Des difficultés indéniables sur le plan militaire

Pour Françoise Daucé, "il y a de gros doutes sur la capacité de l’armée russe à absorber toutes ces personnes mobilisées." On a même vu des réservistes partir vers le front avec des fusils à baïonnette dans les mains, d’après la chercheuse. D’autres difficultés que celles d’ordre logistique s’ajoutent à la guerre d’invasion menée par la Russie, comme la corruption, qui "reprend du poil de la bête alors que la corruption du quotidien avait beaucoup baissé" selon Sylvain Tronchet.

Les hommes qui ne souhaitent pas mourir sur le champ de bataille sont aussi en train de fuir, d’après Françoise Daucé, qui les évalue à environ 250 000, "un chiffre considérable", d’après la chercheuse experte de la Russie. Selon elle, "ces citoyens russes cherchent de toute leur force à échapper à la mobilisation" en passant la frontière géorgienne en voiture ou même en essayant de prendre l’avion avant de recevoir leur ordre de mobilisation. Ainsi, le prix de certains billets d’avion explose, "il faut donc plusieurs milliers d’euros pour aller en avion de Moscou à Erevan, en Arménie, ou en Géorgie."

Une radicalisation dans l’entourage de Vladimir Poutine

Pour Iegor Gran, "cette mobilisation se passe plutôt bien pour Vladimir Poutine." D’après l’auteur, le soutien au président russe est encore très important. "Quand vous posez la question à un russe qui n’est pas militariste ou va-t'en guerre, 'l’Ukraine est-elle russe ?', et bien cette personne vous répondra 'oui, bien sûr !'" Car la propagande russe sur l’Ukraine agit dès l’enfance d’un individu. Le pacte entre Hitler et Staline pendant la 2nde Guerre mondiale ou encore l’épisode de la grande famine orchestrée par le pouvoir stalinien en Ukraine ont été effacées de la mémoire personnelle des gens en Russie, tant l’Histoire collective a été réécrite par le pouvoir russe.

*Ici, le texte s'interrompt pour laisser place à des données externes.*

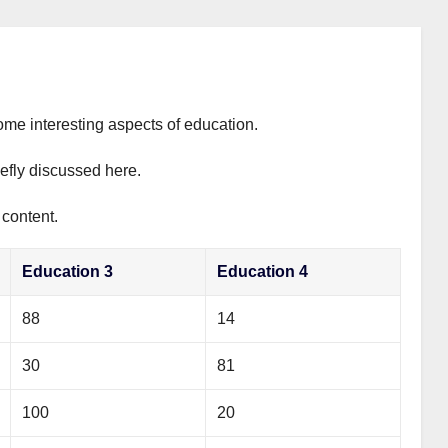
ome interesting aspects of education.
iefly discussed here.
 content.
Education 3
Education 4
88
14
30
81
100
20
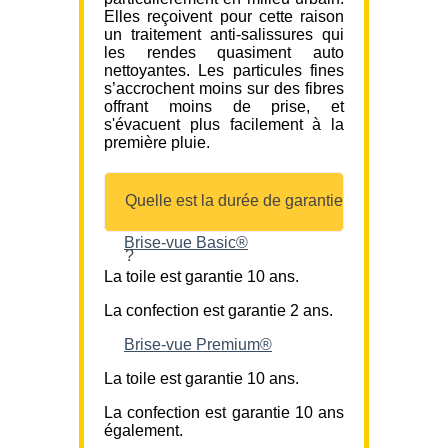
Elles reçoivent pour cette raison
un traitement anti-salissures qui
les rendes quasiment auto
nettoyantes. Les particules fines
s’accrochent moins sur des fibres
offrant moins de prise, et
s'évacuent plus facilement à la
première pluie.
Quelle est la durée de garantie
Brise-vue Basic®
?
La toile est garantie 10 ans.
La confection est garantie 2 ans.
Brise-vue Premium®
La toile est garantie 10 ans.
La confection est garantie 10 ans
également.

Pour Françoise Daucé, "les élites russes ne peuvent plus revenir en arrière dans cette spirale de la violence", alors que le ministère de la Défense russe voudrait mobiliser un million voire un million deux cent mille personnes, d’après la chercheuse rattachée au Centre d'études des mondes russe, caucasien et centre européen (CERCEC).

Certaines figures politiques traditionnellement modérées ou présentées comme libérales, tel que Dmitri Medvedev - président de Russie Unie depuis 10 ans - se sont radicalisées durant les dernières semaines vis-à-vis de la guerre et de l’affrontement idéologique avec l’Occident. "Si ce n’est plus Vladimir Poutine (aux responsabilités), ça peut être encore pire après lui" défend Françoise Daucé. D’après Sylvain Tronchet, "le 24 février, le début de la guerre, a été une phase de sidération, tandis que le 21 septembre, le début de la mobilisation partielle, a été, au contraire, un choc". Il ajoute que "les Russes font le constat de l’inefficacité de la mobilisation dans la rue", qui n’a jamais fait plier le pouvoir en Russie, selon lui.